BIRDS OF PREY’s surprise twist is Ewan McGregor, who has more visible fun playing a comic book antagonist than maybe any actor in the history of film. McGregor is a loose cannon, buckwild hilarious and tonally incongruous, literally an inch away from registering as a scrapped I THINK YOU SHOULD LEAVE character. Is he an old-school mob boss? Is he a gay club owner? I don’t know! It’s campy to a T and had me in hysterics for most of his screen time. The same can be said for Mary Elizabeth Winstead, who comes out as an MVP alongside McGregor with her razor-sharp comedic timing.
And sure, BIRDS OF PREY isn’t exactly a home run. Among a string of less egregious pitfalls, it incorporates a few too many of the intro flashbacks that SUICIDE SQUAD used to its detriment as well. None of the character arcs really ring true with any resounding impact, but Robbie is so immersed in the role that it almost doesn’t matter. When all is said and done, I’d sooner use BIRDS OF PREY in the same breath with RESIDENT EVIL: AFTERLIFE than literally any A-list superhero film, and I mean that as a glowing endorsement if only for the simple reason that BIRDS OF PREY isn’t all too concerned with how it’s threading the needle of a decades-long tentpole. It’s purely aesthetic escapism, and though I struggle to call it elevated, it’s never regressive in the way so many blockbusters this past decade have been.
I know not calling it elevated is fighting words
But the real holdout here is, ironically, the absence of Jared Leto’s Joker. Say what you will about the ghastly SUICIDE SQUAD, but one can’t shake the feeling that BIRDS OF PREY is only half a story, one that commences with Harley Quinn’s heartbreak after Mr. J and her break up, only to never come full circle in this yarn. I mean, let’s face it, if you don’t give us any one-on-one interactions with Quinn and the Joker, then it’s damn near impossible to deliver an emancipating tale of a girl unshackling herself from her toxic past relationships. It reeks of a studio-mandated edit, and critically misdirects the audience in regards to what the film is actually about. What is introduced as a story of a girl learning to get over an ex actually becomes a tale of said girl learning to not be a shitty person?! It’s problematic to say the least, if only because it accidentally equates her relationship status with her awful personality and not with her literal psychopath of an ex-boyfriend.
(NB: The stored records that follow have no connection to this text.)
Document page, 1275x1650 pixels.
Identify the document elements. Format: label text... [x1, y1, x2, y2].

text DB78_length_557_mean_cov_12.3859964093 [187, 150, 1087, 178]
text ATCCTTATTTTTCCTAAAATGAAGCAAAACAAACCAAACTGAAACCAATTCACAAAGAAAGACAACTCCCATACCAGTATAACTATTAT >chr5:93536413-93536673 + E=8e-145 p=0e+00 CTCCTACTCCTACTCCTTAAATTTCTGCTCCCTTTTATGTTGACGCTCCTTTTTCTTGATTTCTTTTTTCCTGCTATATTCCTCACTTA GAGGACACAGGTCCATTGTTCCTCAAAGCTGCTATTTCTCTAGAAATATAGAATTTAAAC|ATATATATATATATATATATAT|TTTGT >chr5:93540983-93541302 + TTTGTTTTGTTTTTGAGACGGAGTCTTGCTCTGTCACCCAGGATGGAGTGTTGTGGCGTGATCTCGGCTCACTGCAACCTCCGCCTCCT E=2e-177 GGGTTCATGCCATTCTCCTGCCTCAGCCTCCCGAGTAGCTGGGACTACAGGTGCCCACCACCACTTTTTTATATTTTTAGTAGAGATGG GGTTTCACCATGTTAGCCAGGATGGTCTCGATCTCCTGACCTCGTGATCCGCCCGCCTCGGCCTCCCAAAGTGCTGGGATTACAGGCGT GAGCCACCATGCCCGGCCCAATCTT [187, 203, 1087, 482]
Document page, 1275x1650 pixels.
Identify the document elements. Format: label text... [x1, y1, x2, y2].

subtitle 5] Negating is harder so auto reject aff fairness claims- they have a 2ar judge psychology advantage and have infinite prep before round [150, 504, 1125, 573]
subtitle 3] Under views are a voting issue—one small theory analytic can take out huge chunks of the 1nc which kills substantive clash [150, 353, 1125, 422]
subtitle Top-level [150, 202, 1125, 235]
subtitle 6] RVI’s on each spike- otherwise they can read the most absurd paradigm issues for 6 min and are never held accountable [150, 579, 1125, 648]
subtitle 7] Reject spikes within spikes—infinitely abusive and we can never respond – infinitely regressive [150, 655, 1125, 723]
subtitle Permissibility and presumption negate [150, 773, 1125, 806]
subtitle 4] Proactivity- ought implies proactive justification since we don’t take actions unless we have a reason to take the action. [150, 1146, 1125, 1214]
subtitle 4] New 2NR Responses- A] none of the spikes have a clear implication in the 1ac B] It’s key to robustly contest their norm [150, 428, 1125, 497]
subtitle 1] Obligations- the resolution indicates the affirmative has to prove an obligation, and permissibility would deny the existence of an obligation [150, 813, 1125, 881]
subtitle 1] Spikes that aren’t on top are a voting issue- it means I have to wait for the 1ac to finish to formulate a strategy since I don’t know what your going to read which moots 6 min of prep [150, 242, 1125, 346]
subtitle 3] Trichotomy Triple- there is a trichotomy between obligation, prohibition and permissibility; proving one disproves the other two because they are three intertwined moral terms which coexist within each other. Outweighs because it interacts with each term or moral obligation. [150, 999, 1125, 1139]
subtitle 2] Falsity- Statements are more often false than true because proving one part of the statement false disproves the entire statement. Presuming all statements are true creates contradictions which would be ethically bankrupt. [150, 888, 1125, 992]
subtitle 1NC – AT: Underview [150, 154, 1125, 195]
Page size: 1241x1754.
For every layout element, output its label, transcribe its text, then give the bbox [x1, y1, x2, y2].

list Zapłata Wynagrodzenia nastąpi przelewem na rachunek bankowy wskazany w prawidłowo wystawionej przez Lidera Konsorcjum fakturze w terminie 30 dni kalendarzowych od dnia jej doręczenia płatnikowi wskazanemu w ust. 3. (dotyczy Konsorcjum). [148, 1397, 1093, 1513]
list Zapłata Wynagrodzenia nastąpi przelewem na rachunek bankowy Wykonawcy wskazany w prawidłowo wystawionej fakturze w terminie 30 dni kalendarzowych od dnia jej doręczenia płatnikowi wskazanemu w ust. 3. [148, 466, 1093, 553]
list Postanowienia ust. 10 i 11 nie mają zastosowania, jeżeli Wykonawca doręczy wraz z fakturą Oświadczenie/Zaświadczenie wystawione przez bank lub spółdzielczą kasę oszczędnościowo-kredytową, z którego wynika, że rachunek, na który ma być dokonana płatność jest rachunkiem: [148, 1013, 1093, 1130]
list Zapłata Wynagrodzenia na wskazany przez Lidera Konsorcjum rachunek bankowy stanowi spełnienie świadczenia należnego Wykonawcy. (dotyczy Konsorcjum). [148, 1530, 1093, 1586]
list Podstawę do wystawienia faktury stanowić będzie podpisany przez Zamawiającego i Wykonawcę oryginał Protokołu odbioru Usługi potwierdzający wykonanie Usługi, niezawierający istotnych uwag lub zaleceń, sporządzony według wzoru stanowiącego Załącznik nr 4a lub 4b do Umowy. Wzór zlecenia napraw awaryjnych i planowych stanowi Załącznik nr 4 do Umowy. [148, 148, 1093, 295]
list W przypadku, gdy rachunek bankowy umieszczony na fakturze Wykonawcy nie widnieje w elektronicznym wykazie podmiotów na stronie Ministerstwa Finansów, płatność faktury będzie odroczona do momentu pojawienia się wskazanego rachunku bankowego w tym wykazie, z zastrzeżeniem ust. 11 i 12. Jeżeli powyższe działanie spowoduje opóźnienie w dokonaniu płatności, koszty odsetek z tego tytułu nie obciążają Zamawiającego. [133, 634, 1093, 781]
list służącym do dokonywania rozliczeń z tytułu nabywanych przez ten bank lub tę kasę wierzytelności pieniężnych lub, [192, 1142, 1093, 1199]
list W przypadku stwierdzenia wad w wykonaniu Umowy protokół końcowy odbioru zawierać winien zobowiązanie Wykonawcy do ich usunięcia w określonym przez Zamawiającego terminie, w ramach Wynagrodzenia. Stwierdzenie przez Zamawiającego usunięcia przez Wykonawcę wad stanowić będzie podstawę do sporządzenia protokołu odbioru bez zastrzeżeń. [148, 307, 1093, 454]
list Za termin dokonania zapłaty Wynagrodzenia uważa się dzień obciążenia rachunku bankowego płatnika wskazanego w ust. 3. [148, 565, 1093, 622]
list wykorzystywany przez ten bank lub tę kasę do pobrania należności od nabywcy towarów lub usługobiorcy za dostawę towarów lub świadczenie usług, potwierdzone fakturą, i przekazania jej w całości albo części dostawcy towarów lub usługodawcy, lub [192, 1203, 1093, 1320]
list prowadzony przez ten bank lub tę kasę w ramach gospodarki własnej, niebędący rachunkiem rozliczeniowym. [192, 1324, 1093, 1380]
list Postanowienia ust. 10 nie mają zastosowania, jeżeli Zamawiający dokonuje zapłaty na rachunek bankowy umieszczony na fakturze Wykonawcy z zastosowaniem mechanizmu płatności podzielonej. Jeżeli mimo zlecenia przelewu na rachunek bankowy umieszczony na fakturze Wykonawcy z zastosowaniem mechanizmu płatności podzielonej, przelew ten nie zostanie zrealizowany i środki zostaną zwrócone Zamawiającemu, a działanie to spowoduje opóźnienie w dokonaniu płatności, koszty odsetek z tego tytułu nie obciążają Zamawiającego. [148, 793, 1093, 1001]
DC, unlike Marvel, appear to have recently committed themselves to the idea that their films can function as standalone entries in their constantly-changing Gotham netherworld. JOKER has no ties to BIRDS OF PREY, and it’s hard to even imagine BATMAN V. SUPERMAN taking place in this universe at all. As such, it’s a little baffling that BIRDS OF PREY still feels inclined to connect the tissue between this and SUICIDE SQUAD, instead of retconning the film entirely. As a result, it does sometimes feel like the film is at odds with itself. Do superpowers exist in BIRDS OF PREY? By all accounts, they do not; that is, until a peculiar third act reveal changes that internal logic. It’s a little frustrating, but when reflected upon retroactively, one can accept that BIRDS OF PREY is embracing the Scorsese-coined “rollercoaster” of the superhero film in a way that none of its contemporaries really have. So yeah, I think I’ll shut up and let you have a good time with this one!